Quiero que me ayuden a ver como puedo conectar el modulo Advantys al software OpenAPc. le he visto pero no le veo como, quiero poder conectar mediante modbus TCP.
Si alguien le puede lograr conectar y controlar usando Modbus TCP con cualquier dispositivo que soporte el protocolo , digame como le conecto , para poder acoplarlo al Advantys ...
Igual sigo estudiando y les comunicare los progresos...


----------



## pandacba (Abr 10, 2011)

Hola optomor como estas...
Fijate si no hay alguna confusión, porque yo al *ADvantys OTB1S0DM9LP Modbus TCP* lo tengo solo como un modulo de interface, puede que ese modulo este conectado a la placa de adqusición de datos?

Hay un modbus que tiene interfase a RS48-RS232 serie que es el que vos necesitarias


----------



## OPMOTOR (Abr 11, 2011)

Hola amigos les mando un esquematico de lo que queremos hacer.

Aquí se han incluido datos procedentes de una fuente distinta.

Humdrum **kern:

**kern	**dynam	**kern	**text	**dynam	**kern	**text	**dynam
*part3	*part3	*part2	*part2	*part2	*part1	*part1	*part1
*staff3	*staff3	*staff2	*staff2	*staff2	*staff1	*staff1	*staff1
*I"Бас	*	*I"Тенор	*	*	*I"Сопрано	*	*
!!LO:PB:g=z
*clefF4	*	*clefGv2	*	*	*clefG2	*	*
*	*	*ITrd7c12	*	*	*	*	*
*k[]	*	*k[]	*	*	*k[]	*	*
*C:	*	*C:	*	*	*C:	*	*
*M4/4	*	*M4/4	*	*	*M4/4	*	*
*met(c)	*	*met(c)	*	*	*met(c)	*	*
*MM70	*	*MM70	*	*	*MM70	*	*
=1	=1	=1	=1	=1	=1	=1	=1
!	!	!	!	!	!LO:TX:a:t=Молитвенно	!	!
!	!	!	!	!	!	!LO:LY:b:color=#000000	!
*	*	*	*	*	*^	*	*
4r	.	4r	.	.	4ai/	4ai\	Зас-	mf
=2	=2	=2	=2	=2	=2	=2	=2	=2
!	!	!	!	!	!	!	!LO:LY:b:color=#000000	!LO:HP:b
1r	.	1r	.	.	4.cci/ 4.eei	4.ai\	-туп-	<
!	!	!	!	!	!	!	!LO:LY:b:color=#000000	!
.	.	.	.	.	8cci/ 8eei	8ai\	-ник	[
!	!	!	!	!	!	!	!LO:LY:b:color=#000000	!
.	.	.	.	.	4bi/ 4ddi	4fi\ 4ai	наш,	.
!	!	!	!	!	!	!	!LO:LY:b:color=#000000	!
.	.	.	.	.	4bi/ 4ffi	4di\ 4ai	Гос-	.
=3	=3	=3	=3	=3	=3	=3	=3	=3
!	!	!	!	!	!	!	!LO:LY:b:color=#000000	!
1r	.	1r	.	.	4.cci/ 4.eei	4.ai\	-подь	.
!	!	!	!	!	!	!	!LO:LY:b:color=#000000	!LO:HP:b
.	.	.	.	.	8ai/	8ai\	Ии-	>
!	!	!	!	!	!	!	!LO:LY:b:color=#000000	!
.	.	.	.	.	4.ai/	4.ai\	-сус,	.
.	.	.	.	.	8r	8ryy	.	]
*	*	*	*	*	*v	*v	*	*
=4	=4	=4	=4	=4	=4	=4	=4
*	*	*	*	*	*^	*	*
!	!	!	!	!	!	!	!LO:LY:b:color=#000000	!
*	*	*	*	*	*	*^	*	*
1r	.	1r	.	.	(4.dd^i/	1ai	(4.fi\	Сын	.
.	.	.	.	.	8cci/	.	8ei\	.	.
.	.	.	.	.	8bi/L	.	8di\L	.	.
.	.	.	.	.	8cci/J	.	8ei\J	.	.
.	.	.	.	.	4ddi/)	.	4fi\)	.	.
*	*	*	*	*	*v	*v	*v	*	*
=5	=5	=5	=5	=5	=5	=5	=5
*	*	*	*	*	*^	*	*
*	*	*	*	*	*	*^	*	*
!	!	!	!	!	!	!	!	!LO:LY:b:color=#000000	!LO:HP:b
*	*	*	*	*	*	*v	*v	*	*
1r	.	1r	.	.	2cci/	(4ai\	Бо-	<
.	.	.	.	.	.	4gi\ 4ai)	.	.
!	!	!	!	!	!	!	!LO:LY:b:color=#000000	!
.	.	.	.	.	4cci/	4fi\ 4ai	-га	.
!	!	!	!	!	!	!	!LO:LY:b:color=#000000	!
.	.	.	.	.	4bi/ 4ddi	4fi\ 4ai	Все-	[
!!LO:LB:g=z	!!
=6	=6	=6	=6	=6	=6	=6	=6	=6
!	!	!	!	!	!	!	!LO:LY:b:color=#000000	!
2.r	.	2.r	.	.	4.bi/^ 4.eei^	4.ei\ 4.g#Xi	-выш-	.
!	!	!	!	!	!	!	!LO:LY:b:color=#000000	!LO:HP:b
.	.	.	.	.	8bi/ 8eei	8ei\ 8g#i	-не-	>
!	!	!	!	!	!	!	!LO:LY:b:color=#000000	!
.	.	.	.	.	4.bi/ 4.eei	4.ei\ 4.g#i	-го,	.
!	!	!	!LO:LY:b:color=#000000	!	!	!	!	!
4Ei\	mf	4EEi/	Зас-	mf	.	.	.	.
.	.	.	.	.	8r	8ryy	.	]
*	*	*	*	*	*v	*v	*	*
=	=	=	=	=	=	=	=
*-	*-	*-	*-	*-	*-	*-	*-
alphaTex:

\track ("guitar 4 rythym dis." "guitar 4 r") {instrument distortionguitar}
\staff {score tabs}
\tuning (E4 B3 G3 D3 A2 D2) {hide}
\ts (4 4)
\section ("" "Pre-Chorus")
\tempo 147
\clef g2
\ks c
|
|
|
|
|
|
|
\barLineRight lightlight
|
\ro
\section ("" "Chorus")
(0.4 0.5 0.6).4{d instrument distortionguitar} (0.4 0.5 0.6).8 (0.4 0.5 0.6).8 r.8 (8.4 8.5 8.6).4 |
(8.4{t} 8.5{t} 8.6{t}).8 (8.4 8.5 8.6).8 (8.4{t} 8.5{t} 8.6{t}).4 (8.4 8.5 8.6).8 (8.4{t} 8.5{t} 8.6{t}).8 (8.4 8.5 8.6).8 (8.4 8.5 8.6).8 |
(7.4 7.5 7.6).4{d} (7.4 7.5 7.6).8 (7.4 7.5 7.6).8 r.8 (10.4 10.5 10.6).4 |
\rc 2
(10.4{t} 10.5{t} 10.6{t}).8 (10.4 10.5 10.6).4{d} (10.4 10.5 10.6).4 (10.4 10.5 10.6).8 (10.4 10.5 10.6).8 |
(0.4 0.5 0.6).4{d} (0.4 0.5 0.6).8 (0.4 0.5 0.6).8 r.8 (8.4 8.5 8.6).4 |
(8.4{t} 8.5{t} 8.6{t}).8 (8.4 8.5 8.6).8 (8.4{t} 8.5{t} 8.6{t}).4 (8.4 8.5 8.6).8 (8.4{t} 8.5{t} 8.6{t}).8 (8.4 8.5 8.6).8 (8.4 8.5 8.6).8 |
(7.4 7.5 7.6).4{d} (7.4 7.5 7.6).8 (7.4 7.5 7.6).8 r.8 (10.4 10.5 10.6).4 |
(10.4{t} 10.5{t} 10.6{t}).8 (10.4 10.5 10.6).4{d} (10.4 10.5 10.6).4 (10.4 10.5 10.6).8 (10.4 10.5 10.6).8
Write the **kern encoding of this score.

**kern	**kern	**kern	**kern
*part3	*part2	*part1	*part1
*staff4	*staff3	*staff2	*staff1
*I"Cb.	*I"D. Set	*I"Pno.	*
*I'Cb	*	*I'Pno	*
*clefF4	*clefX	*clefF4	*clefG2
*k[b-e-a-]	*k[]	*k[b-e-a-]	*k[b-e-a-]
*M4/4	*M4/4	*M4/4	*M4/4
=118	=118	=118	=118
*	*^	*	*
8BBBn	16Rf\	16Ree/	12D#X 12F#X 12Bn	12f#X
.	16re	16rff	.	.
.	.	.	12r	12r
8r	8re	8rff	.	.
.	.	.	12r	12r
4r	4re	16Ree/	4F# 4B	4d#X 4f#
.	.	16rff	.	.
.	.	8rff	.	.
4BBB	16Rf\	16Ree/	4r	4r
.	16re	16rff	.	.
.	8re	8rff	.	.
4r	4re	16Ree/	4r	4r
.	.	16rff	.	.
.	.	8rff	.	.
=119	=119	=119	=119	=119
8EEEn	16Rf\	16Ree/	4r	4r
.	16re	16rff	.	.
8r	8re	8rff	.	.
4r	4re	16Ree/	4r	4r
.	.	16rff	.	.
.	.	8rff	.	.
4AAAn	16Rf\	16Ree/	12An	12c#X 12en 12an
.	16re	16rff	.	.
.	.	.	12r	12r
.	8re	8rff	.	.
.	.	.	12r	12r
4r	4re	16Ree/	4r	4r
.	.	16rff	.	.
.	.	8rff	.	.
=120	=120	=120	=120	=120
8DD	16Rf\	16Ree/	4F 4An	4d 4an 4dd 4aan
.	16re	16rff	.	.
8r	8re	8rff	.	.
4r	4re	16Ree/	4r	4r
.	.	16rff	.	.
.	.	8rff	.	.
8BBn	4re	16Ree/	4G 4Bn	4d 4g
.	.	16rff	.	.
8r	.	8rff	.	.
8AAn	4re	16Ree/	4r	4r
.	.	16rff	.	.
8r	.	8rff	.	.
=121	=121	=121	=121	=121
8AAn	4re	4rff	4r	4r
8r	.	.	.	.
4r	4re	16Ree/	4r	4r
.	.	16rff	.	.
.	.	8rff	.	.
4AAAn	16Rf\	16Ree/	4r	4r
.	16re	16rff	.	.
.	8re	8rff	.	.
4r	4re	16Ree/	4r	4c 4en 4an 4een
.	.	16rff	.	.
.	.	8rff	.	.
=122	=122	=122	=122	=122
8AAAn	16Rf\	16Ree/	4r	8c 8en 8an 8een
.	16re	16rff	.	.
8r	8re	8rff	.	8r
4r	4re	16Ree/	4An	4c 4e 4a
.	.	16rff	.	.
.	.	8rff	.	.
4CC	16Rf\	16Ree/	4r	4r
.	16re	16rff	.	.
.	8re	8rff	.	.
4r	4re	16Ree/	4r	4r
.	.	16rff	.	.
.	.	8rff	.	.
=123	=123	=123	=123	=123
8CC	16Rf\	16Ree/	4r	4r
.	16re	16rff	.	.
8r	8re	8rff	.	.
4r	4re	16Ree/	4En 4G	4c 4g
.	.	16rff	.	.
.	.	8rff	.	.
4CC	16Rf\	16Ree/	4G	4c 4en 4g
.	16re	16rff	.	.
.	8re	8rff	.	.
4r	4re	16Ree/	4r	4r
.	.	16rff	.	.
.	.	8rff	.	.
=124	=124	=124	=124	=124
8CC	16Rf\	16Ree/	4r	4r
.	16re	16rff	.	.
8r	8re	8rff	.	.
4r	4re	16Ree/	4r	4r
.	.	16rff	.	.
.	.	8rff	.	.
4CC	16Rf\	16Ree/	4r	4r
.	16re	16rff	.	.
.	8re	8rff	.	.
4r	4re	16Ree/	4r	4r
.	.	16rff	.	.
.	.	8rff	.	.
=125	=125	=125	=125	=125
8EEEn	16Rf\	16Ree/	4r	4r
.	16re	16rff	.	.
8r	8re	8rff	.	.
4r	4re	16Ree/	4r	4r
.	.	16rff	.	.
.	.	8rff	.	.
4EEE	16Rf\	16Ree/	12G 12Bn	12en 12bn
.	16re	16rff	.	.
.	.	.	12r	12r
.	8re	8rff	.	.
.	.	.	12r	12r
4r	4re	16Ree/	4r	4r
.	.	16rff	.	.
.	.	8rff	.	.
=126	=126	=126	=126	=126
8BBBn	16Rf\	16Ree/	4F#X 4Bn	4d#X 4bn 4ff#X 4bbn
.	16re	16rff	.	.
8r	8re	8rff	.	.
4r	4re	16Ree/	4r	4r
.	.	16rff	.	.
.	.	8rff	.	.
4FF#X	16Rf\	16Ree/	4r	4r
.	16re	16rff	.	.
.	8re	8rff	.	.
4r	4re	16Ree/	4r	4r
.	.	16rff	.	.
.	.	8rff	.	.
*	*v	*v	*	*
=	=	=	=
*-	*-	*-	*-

Como comento lo que necesito es poder ver como comunicar el modulo con el software usando MODBUS TCP 

Saludos.

Nota: No es tanto el diagrama del proceso, es mas una idea del control.


----------



## pandacba (Abr 13, 2011)

Bueno ahora se entiende mejor, y dado que el soft soporta varios protocolos, lo que tenes que ver es la distancia entre los elementos y si los protocolos elegidos son los adecuados, hay otras formas de conectarse y telemecanique ofrece todo lo necesario para ello, habria que ver que tienes de todo eso


----------